With that being said, I stuck my blame-pointing finger in my pocket, and then shoved my proverbial foot inside my already-open mouth.

This Mexican government staffer is no more at fault for all of Oaxaca’s problems than I am as a U.S. citizen. But it’s human nature to want to place blame. So the Ugly American in me is tempted to shift that blame back on my Oaxacan hosts themselves for their complacency, for condoning such corruption.

I’d say that Oaxacans need to get out in the streets and protest the corruption in their government, but many are doing that already, in the form of infamous “teacher strikes” that actually have nothing to do with teachers and are hurting the fragile tourism industry here. I’d say they need to get out and vote for a new administration, but many are unable to do so, given that polling places mysteriously become “unavailable” in certain communities on election day.

So we’re back where we started: The easiest solution seems to be to blame the big, rich, neighbor to the north. I used to do this with mucho gusto, until I became its scapegoat and realized that this whole finger-pointing thing is really quite counter-productive.

While we’re all pointing fingers, the corruption continues. Ain’t nothin' gonna change, amigos.

An acquaintance recently asked me why I didn’t just throw in the towel, move back to Chicago, and marry a rich banker. (She was asking the question rhetorically, as she’s as much of a bleeding heart as I am.) The thought is tempting: Why do I stay here, making $38 USD a day and beating my head against the wall, planning English lessons in an under-resourced university for students who will eventually graduate and become a part of the society that blames me and my government for all of their problems?

Perhaps the loss of idealism, much like the network of fine lines that creeps across my once-fresh face every day, is an inevitable part of getting older. But the longer I spend underneath the oppressive Oaxacan sun, the more accelerated both processes seem to become.

To all of this, on the eve of Mexican Independence Day, I must add a very cynical but equally sincere "¡Viva México!"


leese said...

Very well written, Sara...I'm so very proud of you & the work you are doing!

Quinto Sol said...

A que mi gringa culiche... I could have saved you so much pain and misery... and time; but really, you would not have listened to me. Mexico's biggest problem is (and will remain to be) CORRUPTION... I have a cousin who proudly boasts that he does not show up to work, except to pick up his check... where does he work, you may ask? For the local PRI chapter... sad, but true.

Hang in there GC. Hang in there.

Sara Mac said...

Thanks, QS. The American in me needs to blame SOMEONE for the mess that Mexico is in (and has been in). Any suggestions? Mind if I use your cousin?

Quinto Sol said...

Absolutely! I never really liked him anyway :-)
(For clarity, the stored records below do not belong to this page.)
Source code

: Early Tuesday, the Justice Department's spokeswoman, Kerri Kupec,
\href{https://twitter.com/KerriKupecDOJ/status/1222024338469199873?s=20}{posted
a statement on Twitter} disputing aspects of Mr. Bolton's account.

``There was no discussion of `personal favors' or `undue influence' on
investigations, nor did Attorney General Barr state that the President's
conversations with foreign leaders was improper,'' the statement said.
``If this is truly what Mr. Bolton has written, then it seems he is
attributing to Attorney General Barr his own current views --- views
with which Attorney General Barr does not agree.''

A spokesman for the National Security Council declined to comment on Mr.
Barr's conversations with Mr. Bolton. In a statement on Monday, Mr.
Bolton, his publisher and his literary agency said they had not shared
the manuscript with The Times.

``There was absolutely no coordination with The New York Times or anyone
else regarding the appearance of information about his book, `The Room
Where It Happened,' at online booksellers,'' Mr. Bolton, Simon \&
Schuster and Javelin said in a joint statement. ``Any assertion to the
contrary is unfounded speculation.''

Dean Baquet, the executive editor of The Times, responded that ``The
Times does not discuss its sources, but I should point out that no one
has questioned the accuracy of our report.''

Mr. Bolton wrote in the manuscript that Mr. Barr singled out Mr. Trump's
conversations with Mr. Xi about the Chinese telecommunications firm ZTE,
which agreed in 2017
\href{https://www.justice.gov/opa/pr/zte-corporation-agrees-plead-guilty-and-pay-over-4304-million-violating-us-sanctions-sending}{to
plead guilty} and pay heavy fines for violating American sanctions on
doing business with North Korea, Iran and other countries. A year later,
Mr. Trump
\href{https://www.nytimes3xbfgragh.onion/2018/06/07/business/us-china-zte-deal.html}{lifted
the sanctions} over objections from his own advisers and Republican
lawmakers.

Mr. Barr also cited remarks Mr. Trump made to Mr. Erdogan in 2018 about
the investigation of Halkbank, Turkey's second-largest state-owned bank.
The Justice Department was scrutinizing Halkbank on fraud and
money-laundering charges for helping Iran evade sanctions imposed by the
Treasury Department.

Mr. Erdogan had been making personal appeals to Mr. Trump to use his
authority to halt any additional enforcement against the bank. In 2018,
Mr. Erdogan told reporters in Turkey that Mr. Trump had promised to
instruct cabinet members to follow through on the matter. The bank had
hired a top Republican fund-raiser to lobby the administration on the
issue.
AND I bet that the politico from Oaxaca was acting the part; after all that is what politicians are about. So don't feel bad for blaming "him" or others. It gets so d@mn frustrating when people just care about themselves and not the collective whole.

It saddens me so much when I visit Mexico and see what "IT" could be if the monies would go to where they are supposed to go. I dream that one day it will have infrastructure that will rival "first-world" countries...

I just wish I had the guts to do what you're doing... to leave the comforts that I have and help make a difference somehow, somewhere.